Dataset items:
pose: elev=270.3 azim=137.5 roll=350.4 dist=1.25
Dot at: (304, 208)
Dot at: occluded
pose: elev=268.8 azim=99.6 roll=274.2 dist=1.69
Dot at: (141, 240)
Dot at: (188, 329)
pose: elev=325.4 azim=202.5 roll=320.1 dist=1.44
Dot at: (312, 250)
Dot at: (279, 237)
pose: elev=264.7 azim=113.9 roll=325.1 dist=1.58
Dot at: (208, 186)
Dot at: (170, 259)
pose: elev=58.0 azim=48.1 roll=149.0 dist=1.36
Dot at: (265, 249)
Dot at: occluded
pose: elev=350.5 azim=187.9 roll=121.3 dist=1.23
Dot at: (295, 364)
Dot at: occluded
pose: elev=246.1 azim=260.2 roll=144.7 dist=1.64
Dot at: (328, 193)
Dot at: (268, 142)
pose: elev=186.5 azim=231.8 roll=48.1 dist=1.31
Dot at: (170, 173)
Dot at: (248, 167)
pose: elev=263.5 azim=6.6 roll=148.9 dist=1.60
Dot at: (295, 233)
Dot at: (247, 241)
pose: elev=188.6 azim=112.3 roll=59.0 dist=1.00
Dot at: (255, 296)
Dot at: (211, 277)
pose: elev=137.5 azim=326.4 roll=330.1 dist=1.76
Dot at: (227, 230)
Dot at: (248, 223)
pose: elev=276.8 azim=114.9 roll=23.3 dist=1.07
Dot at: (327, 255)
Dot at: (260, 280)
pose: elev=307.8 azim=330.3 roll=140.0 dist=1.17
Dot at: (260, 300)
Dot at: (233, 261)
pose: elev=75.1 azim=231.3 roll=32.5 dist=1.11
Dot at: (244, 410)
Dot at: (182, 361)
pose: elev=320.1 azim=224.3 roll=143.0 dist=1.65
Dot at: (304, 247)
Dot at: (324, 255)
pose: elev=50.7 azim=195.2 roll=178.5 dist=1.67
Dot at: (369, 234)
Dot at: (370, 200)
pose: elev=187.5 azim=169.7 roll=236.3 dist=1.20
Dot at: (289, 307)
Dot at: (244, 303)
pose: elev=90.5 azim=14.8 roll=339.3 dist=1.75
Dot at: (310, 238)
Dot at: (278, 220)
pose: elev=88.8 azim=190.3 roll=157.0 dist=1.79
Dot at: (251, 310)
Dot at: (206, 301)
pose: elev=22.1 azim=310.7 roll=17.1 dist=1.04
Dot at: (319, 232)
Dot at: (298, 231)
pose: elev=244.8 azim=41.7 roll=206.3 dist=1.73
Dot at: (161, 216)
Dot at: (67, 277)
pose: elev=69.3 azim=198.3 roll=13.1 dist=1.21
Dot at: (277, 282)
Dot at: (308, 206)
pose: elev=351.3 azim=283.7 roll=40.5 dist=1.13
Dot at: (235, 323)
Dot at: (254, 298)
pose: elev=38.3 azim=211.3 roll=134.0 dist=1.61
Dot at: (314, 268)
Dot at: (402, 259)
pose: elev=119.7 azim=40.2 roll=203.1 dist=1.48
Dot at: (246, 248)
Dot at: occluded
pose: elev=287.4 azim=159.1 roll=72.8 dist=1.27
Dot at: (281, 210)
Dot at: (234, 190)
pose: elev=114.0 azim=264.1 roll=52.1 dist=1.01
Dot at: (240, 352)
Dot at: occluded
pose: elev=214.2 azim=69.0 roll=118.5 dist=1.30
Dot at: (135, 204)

OBJECTIVE
Lay out all of the material above as a numbered list, leaving out any blank lines.

PROBLEM SOLUTION
1. pose: elev=270.3 azim=137.5 roll=350.4 dist=1.25
2. Dot at: (304, 208)
3. Dot at: occluded
4. pose: elev=268.8 azim=99.6 roll=274.2 dist=1.69
5. Dot at: (141, 240)
6. Dot at: (188, 329)
7. pose: elev=325.4 azim=202.5 roll=320.1 dist=1.44
8. Dot at: (312, 250)
9. Dot at: (279, 237)
10. pose: elev=264.7 azim=113.9 roll=325.1 dist=1.58
11. Dot at: (208, 186)
12. Dot at: (170, 259)
13. pose: elev=58.0 azim=48.1 roll=149.0 dist=1.36
14. Dot at: (265, 249)
15. Dot at: occluded
16. pose: elev=350.5 azim=187.9 roll=121.3 dist=1.23
17. Dot at: (295, 364)
18. Dot at: occluded
19. pose: elev=246.1 azim=260.2 roll=144.7 dist=1.64
20. Dot at: (328, 193)
21. Dot at: (268, 142)
22. pose: elev=186.5 azim=231.8 roll=48.1 dist=1.31
23. Dot at: (170, 173)
24. Dot at: (248, 167)
25. pose: elev=263.5 azim=6.6 roll=148.9 dist=1.60
26. Dot at: (295, 233)
27. Dot at: (247, 241)
28. pose: elev=188.6 azim=112.3 roll=59.0 dist=1.00
29. Dot at: (255, 296)
30. Dot at: (211, 277)
31. pose: elev=137.5 azim=326.4 roll=330.1 dist=1.76
32. Dot at: (227, 230)
33. Dot at: (248, 223)
34. pose: elev=276.8 azim=114.9 roll=23.3 dist=1.07
35. Dot at: (327, 255)
36. Dot at: (260, 280)
37. pose: elev=307.8 azim=330.3 roll=140.0 dist=1.17
38. Dot at: (260, 300)
39. Dot at: (233, 261)
40. pose: elev=75.1 azim=231.3 roll=32.5 dist=1.11
41. Dot at: (244, 410)
42. Dot at: (182, 361)
43. pose: elev=320.1 azim=224.3 roll=143.0 dist=1.65
44. Dot at: (304, 247)
45. Dot at: (324, 255)
46. pose: elev=50.7 azim=195.2 roll=178.5 dist=1.67
47. Dot at: (369, 234)
48. Dot at: (370, 200)
49. pose: elev=187.5 azim=169.7 roll=236.3 dist=1.20
50. Dot at: (289, 307)
51. Dot at: (244, 303)
52. pose: elev=90.5 azim=14.8 roll=339.3 dist=1.75
53. Dot at: (310, 238)
54. Dot at: (278, 220)
55. pose: elev=88.8 azim=190.3 roll=157.0 dist=1.79
56. Dot at: (251, 310)
57. Dot at: (206, 301)
58. pose: elev=22.1 azim=310.7 roll=17.1 dist=1.04
59. Dot at: (319, 232)
60. Dot at: (298, 231)
61. pose: elev=244.8 azim=41.7 roll=206.3 dist=1.73
62. Dot at: (161, 216)
63. Dot at: (67, 277)
64. pose: elev=69.3 azim=198.3 roll=13.1 dist=1.21
65. Dot at: (277, 282)
66. Dot at: (308, 206)
67. pose: elev=351.3 azim=283.7 roll=40.5 dist=1.13
68. Dot at: (235, 323)
69. Dot at: (254, 298)
70. pose: elev=38.3 azim=211.3 roll=134.0 dist=1.61
71. Dot at: (314, 268)
72. Dot at: (402, 259)
73. pose: elev=119.7 azim=40.2 roll=203.1 dist=1.48
74. Dot at: (246, 248)
75. Dot at: occluded
76. pose: elev=287.4 azim=159.1 roll=72.8 dist=1.27
77. Dot at: (281, 210)
78. Dot at: (234, 190)
79. pose: elev=114.0 azim=264.1 roll=52.1 dist=1.01
80. Dot at: (240, 352)
81. Dot at: occluded
82. pose: elev=214.2 azim=69.0 roll=118.5 dist=1.30
83. Dot at: (135, 204)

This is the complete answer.